When using groups for a target platform, you need to have a starting group which directs to the appropriate group, something like:

begin Unicode > use(select-platform)

group(select-platform)  c note, not 'using keys'
  platform('desktop') > use(desktop)
  nomatch > use(main)

group(desktop) using keys
  c ...

group(main) using keys
  c ...

Thank you @Marc , I gave it a try and found the group switching based on platform settings worked nicely. I realize better now that what I want to do in the separate groups (for desktop, or touch for example) is only to define families of variables with different values. But a store for the same variable occurring in two places leads to an error (I forget that they are global).

Starting with:

$keymanonly: store(vowels) 'abc'
$keymanweb: store(vowels) 'xyz'

is there a means in the current version of the Keyman language to conditionally assign variables that is now recommended?

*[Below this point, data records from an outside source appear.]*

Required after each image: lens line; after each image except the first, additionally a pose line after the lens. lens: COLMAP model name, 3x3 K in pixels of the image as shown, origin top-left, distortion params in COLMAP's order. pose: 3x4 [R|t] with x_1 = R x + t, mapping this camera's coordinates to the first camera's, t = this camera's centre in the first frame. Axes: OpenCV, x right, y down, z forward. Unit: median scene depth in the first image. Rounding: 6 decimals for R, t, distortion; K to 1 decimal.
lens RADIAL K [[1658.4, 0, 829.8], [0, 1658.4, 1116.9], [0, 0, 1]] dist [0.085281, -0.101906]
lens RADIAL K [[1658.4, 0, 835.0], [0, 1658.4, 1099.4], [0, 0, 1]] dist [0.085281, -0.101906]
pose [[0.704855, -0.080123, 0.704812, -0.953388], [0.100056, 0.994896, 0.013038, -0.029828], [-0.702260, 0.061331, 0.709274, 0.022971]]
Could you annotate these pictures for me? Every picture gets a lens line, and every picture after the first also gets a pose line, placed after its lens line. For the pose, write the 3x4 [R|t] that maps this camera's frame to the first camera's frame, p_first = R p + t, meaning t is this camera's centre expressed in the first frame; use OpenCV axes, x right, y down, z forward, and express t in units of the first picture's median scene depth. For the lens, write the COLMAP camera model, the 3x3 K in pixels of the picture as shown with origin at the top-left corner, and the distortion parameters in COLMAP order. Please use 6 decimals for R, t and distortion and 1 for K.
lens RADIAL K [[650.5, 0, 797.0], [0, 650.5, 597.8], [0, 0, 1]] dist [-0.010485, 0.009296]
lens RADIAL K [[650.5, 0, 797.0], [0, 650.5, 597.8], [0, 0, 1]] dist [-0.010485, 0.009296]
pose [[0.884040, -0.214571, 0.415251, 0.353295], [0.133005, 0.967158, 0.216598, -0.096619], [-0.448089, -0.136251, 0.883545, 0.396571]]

I had imagined platform statements might also be an option, in a form like:

platform('desktop') store(vowels) 'abc'
platform('touch') store(vowels) 'xyz'

but this leads to other errors. If there is not a better/preferred way to achieve conditional assignment, that is fine, I’m mostly thinking about future-proofing the keyboard code.

thanks!

-Daniel

Yes the if and platform statements are only applicable within rules.